Abstract

Available information on clinical characteristics and post-operative outcomes in children with very severe obstructive sleep apnea (OSA) is limited. Our study evaluates the clinical features and polysomnographic (PSG) variables that predict post-operative outcomes in children with an obstructive apneal hypopnea index (AHI) of more than 25 events/hr. In this study from a single tertiary care center, we performed a retrospective chart review of patients with an AHI > 25/hr, who underwent tonsillectomy and adenoidectomy (T&A) between January 2016 and September 2021. In total, 50 children were included in the study: 26.0% (13/50) of children experienced post-operative respiratory events and four children needed intubation and ventilator support.

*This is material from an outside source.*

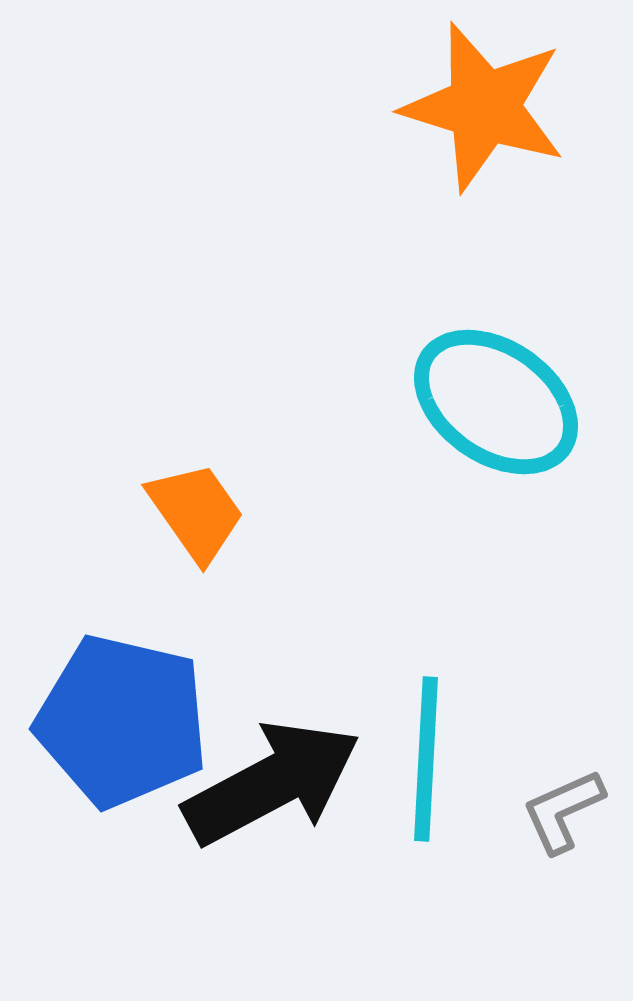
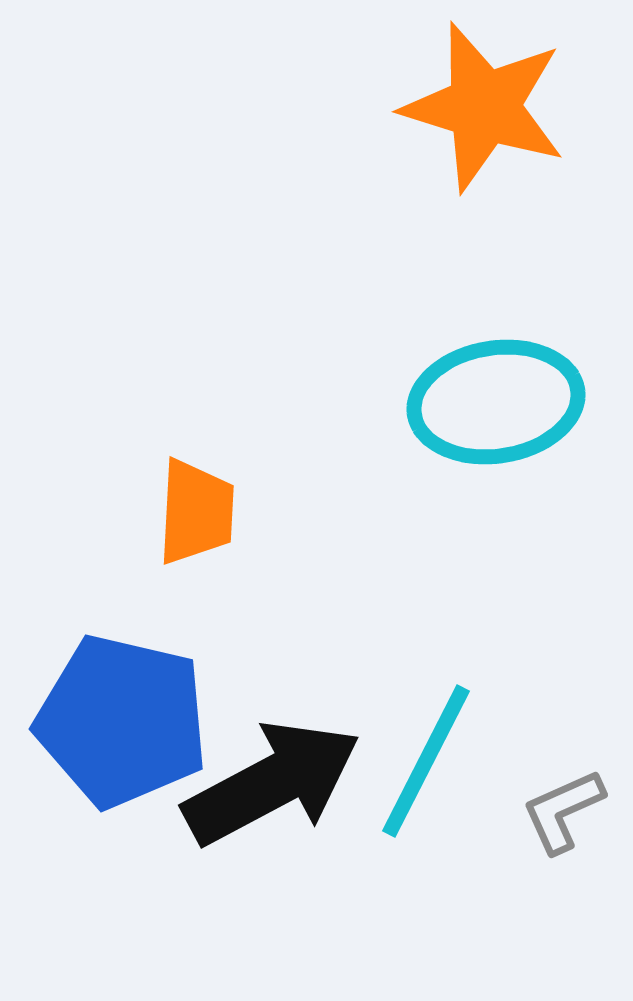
cyan ellipse: rotated 44 degrees counterclockwise
orange trapezoid: rotated 38 degrees clockwise
cyan line: moved 2 px down; rotated 24 degrees clockwise
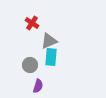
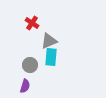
purple semicircle: moved 13 px left
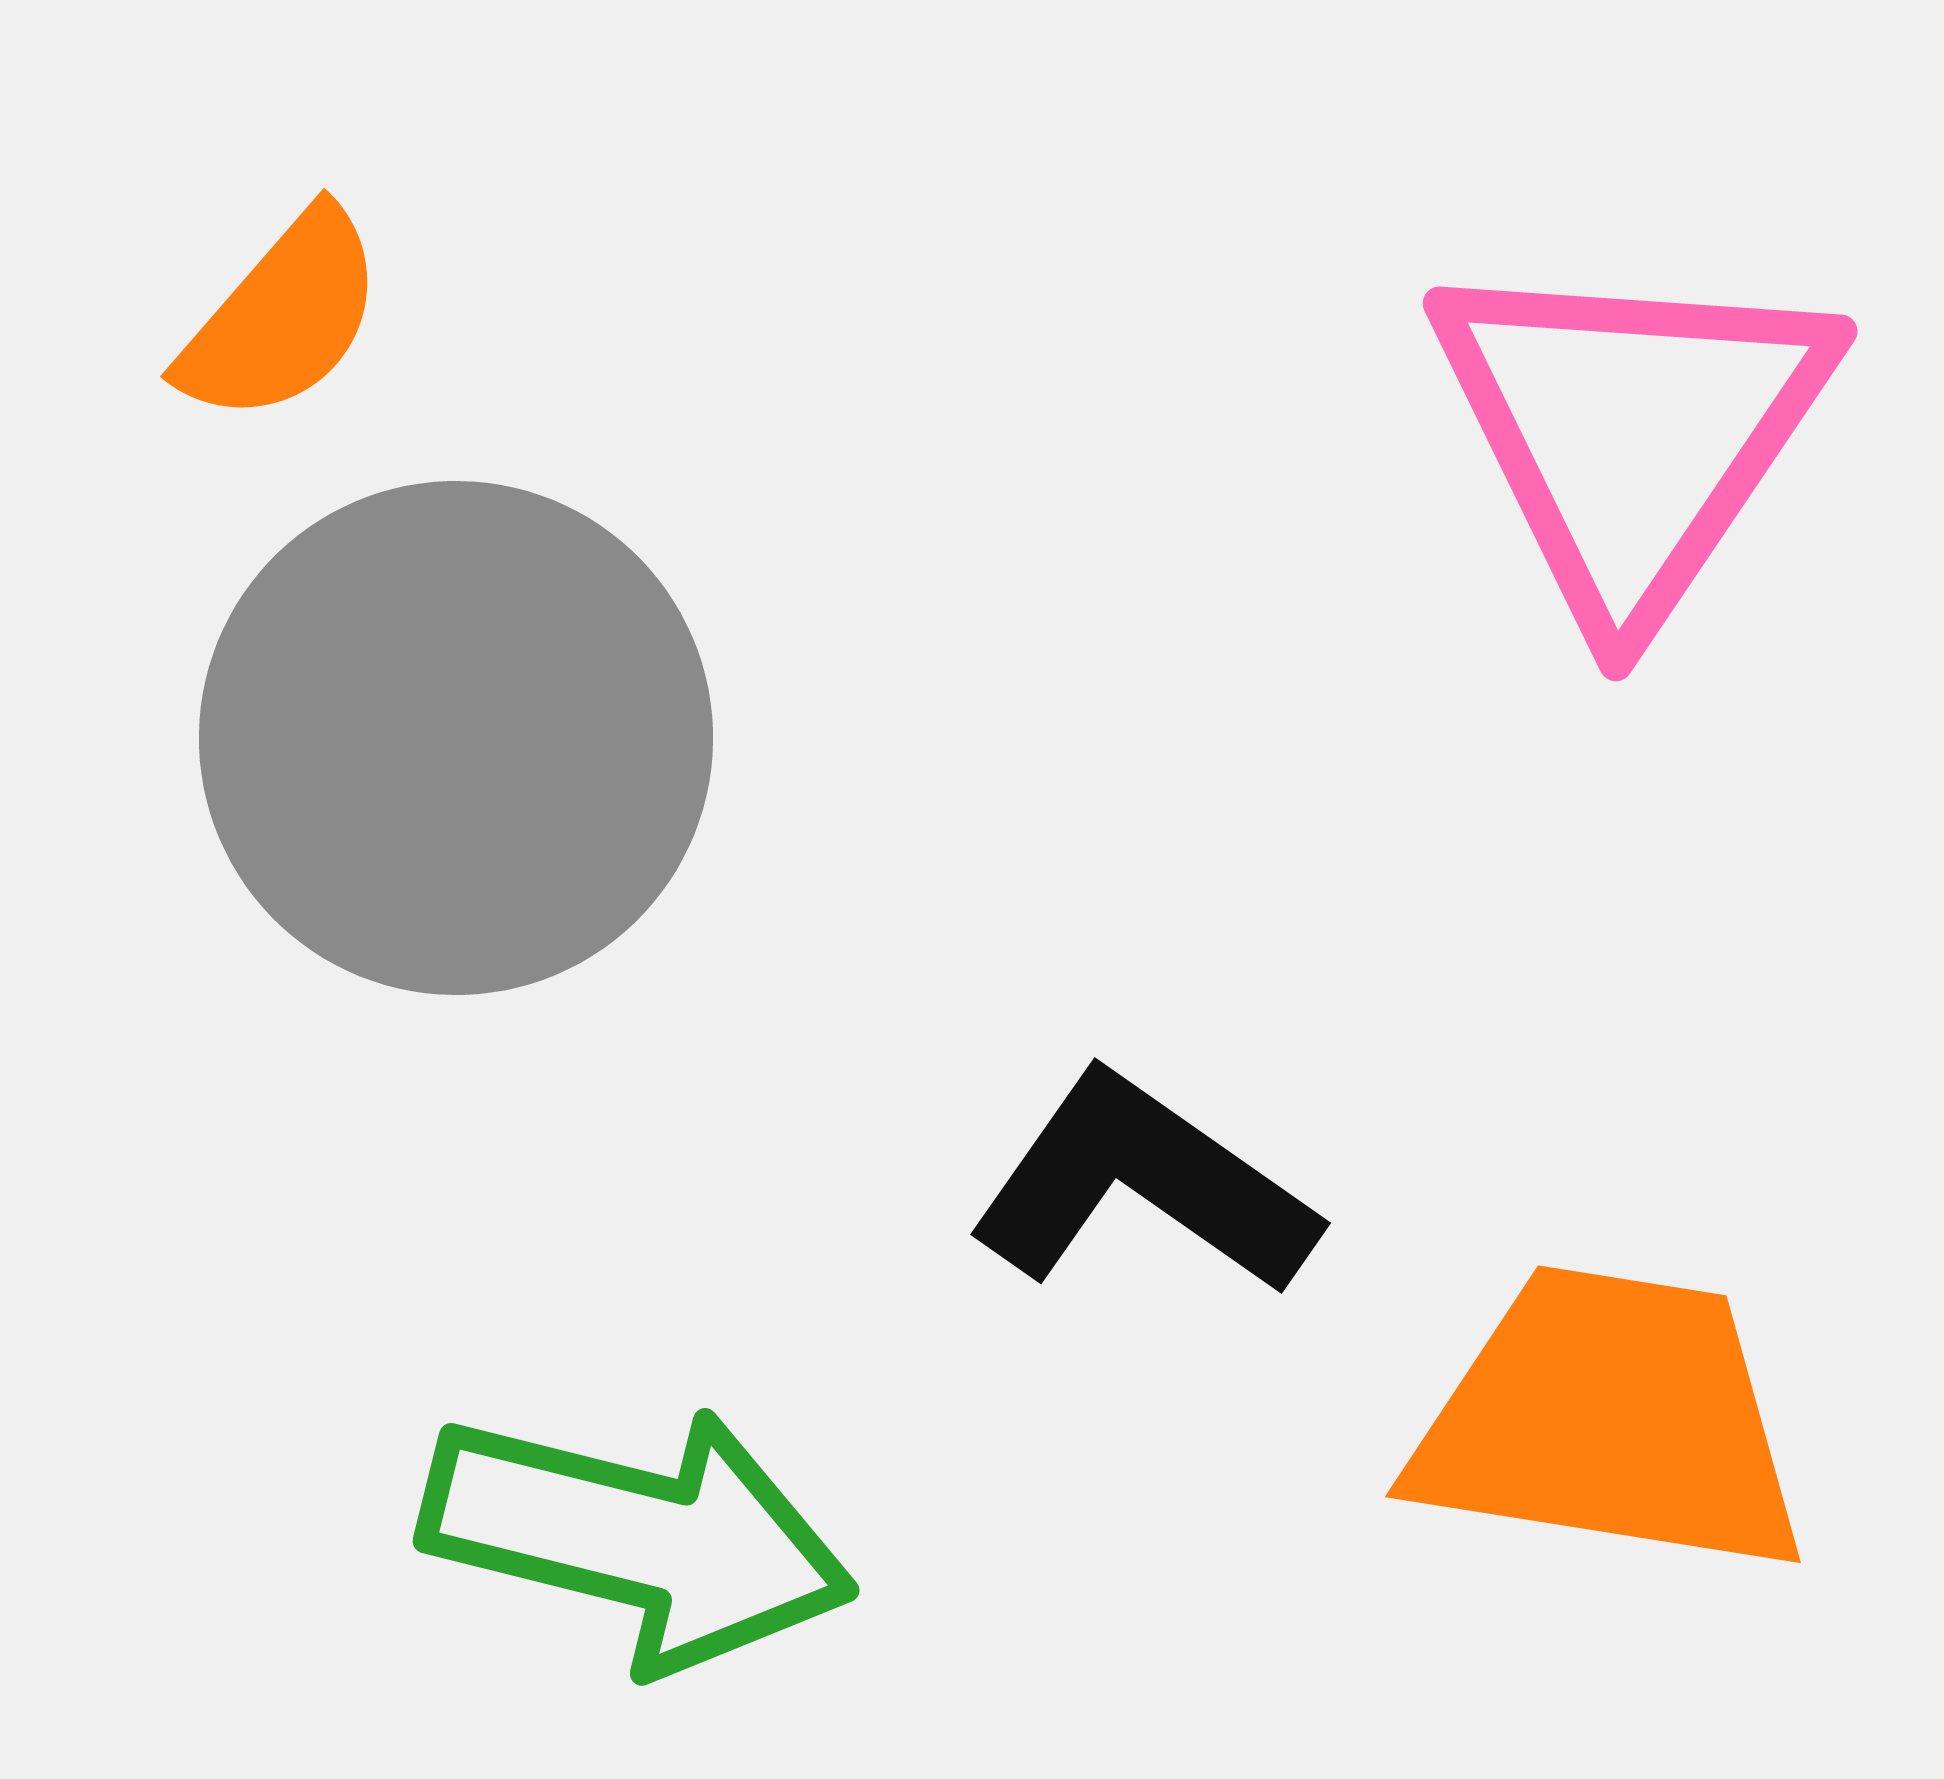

Compared with children without respiratory events, children requiring post-operative respiratory interventions were younger (4.4 ± 5.2 vs. 8.0 ± 5.2 years; p = 0.04), had higher pre-operative AHI (73.6 ± 27.4 vs. 44.8 ± 24.9; p < 0.01), lower oxygen nadirs (70.0 ± 13.0% vs. 83.0 ± 7.0%; p < 0.01), and had lower body metabolic index Z-scores (−0.51 ± 2.1 vs. 0.66 ± 1.5; p < 0.04). Moderate to severe residual OSA was identified in 70% (24/34) of children with available post-operative PSG; younger children had better PSG outcomes. Our study shows that post-operative respiratory events are frequent in children with very severe OSA, particularly with an AHI > 40/h, younger children (<2 years of age), lower oxygen saturation (SpO2), and poor nutritional status, necessitating close monitoring.